[Date Prev][Date Next][Thread Prev][Thread Next][Date Index][Thread Index]

Re: [tlaplus] Some distributed TLC errors not displayed in TLA+ Toolbox



Hi Markus,

On 01.10.2015 11:34, Markus Alexander Kuppe wrote:
> Even with distributed fingerprint set, the master still maintains the
> queue of unexplored/unseen states ("StateQueue") and a trace. The
> StateQueue  - depending on your spec/model - can be quite huge. That is
> why only portions of it are kept in memory while the rest is swapped to
> disk. How many workers (slaves) do you use though? I can see that a
> large amount of workers can exhaust 8gb of master memory if they explore
> states faster than the master swaps to disk.

Thank you very much for this insight!

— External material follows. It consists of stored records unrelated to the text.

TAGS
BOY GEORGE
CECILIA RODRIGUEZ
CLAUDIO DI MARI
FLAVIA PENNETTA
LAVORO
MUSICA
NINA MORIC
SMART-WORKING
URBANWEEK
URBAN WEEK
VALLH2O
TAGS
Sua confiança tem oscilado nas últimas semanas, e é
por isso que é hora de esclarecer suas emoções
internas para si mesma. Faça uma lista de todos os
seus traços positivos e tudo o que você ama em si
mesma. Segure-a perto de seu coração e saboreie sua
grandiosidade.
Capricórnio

I'm using a local cluster where
I'm currently running about 120 worker threads on several servers with
enough memory. The VM running the TLA+ Toolkit only has 8GB, and such
memory usage of the TLC master process suprised me. The "Running TLC in
Distributed Mode" web page seems to have no information about this.

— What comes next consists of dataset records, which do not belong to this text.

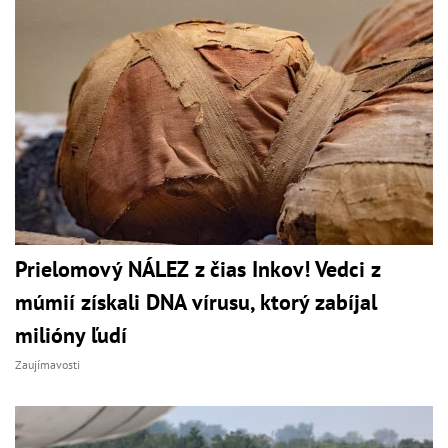
Prielomový NÁLEZ z čias Inkov! Vedci z
múmií získali DNA vírusu, ktorý zabíjal
milióny ľudí
Zaujímavosti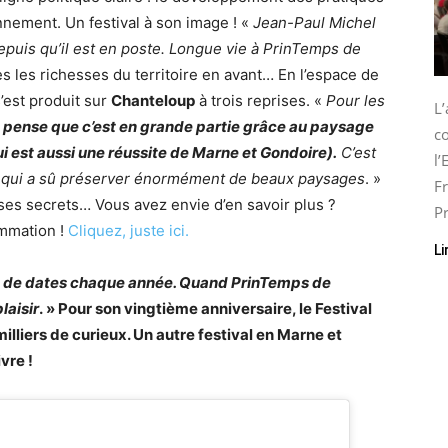
nnement. Un festival à son image ! «
Jean-Paul Michel
 depuis qu’il est en poste. Longue vie à PrinTemps de
tes les richesses du territoire en avant… En l’espace de
’est produit sur
Chanteloup
à trois reprises. «
Pour les
L
 pense que c’est en grande partie grâce au paysage
co
i est aussi une réussite de Marne et Gondoire).
C’est
l
s qui a sû préserver énormément de beaux paysages
. »
Fr
 ses secrets… Vous avez envie d’en savoir plus ?
Pr
mmation !
Cliquez, juste ici.
Li
mum de dates chaque année. Quand PrinTemps de
laisir
. » Pour son vingtième anniversaire, le Festival
lliers de curieux. Un autre festival en Marne et
vre !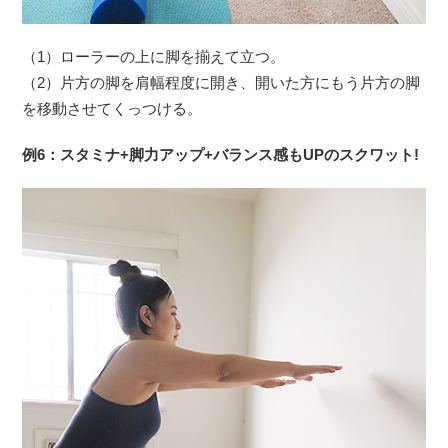
（1）ローラーの上に脚を揃えて立つ。
（2）片方の脚を肩幅程度に開き、開いた方にもう片方の脚
を移動させてくっつける。
例6：スタミナ+脚力アップ+バランス感もUPのスクワット!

> Generally, how large is your spec/model exactly? Can you share it with
> me (privately)?

Unfortunately I can't share the details of the spec/model, a work in
progress. After some optimizations to the specification consists of
roughly 500-600 lines of TLA+ code, and less than 400000 distinct
states. At this point the queue size stays below 32000 according to the
statistics and I'm able to complete the model check successfully as far
as I can tell (from the workers exiting without errors, the GUI showing
"No errors", the TLC master process exiting etc). If I remember
correctly, before the spec optimizations the distinct state set exploded
over 21M and the queue size was above 600000 before the TLC master
process ran out of memory. I've used -Xmx options to make JVM use all
available memory (and swap).

> "Errors detected: No errors" sounds as if the Toolbox parser/error
> detection is broken. What number does it show for unexplored states
> ("Queue size") then?

It was something above 600000. I guess next time I should check that its
zero. The problem is that from the perspective of a TLA+ Toolbox user
the "No errors" message makes it is too easy to incorrectly conclude
that the model-checking completed successfully when in fact it was
incomplete. I feel this warrants a better notification than a non-zero
value in a cell in the statistics table.


Best regards,
Jaak